Speed up copying 1000000 small files
Assuming that
- entries returned by
readdir
are not sorted by inode number - reading files in inode order reduces the number of seek operations
- the content of most files are in the initial 8k allocation (an ext4 optimization) which also should yield less seek operations
you can try to speed up copying via copying files in inode order.
That means using something like this:
$ cd /mnt/src
$ ls -U -i | sort -k1,1 -n | cut -d' ' -f2- > ~/clist
$ xargs cp -t /mnt2/dst < ~/clist
GNU tar
- in the pax
tradition - handles hardlinks on its own.
cd "$srcdir" ; tar --hard-dereference -cf - ./* |
tar -C"${tgtdir}" -vxf -
That way you only have the two tar
processes and you don't need to keep invoking cp
over and over again.
On a similar vein to @maxschlepzig's answer, you can parse the output of filefrag
to sort files in the order that their first fragments appear on disk:
find . -maxdepth 1 -type f |
xargs -d'\n' filefrag -v |
sed -n '
/^ 0: 0../ {
s/^.\{28\}\([0-9][0-9]*\).*/\1/
h
}
/ found$/ {
s/:[^:]*$//
H
g
s/\n/ /p
}' |
sort -nk 1,1 |
cut -d' ' -f 2- |
cpio -p dest_dir
MMV with the above sed
script, so be sure to test thoroughly.
Otherwise, whatever you do, filefrag
(part of e2fsprogs
) will be much faster to use than hdparm
as it can take multiple file arguments. Just the overhead of running hdparm
1,000,000 times is going to add a lot of overhead.
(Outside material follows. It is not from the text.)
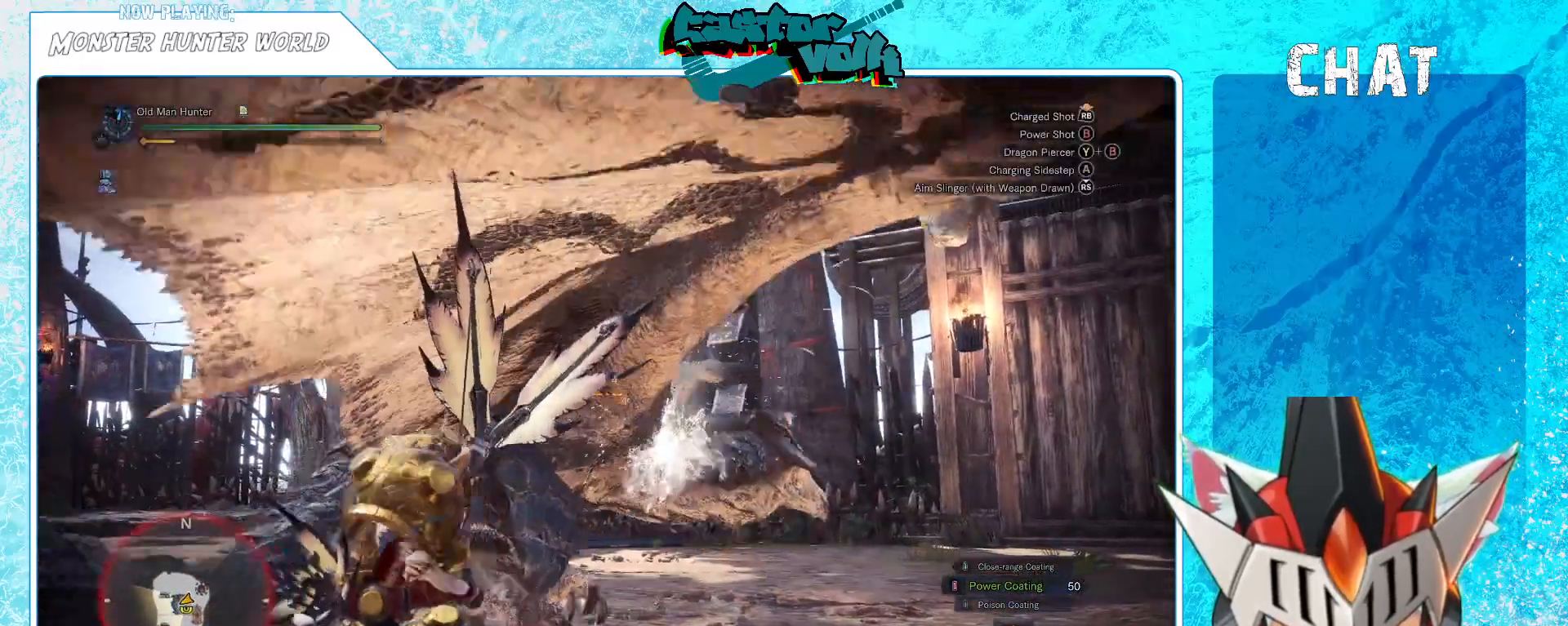
{"dt_ms": 500, "buttons": [], "left_stick": "left", "right_stick": "center", "events": [[67, "right_stick", "left"], [117, "right_stick", "center"]]}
Also it probably wouldn't be so difficult to write a perl
script (or C program), to a FIEMAP
ioctl
for each file, create a sorted array of the blocks that should be copied and the files the belong to and then to copy everything in order by reading the size of each block from the corresponding file (be careful not to run out of files descriptors though).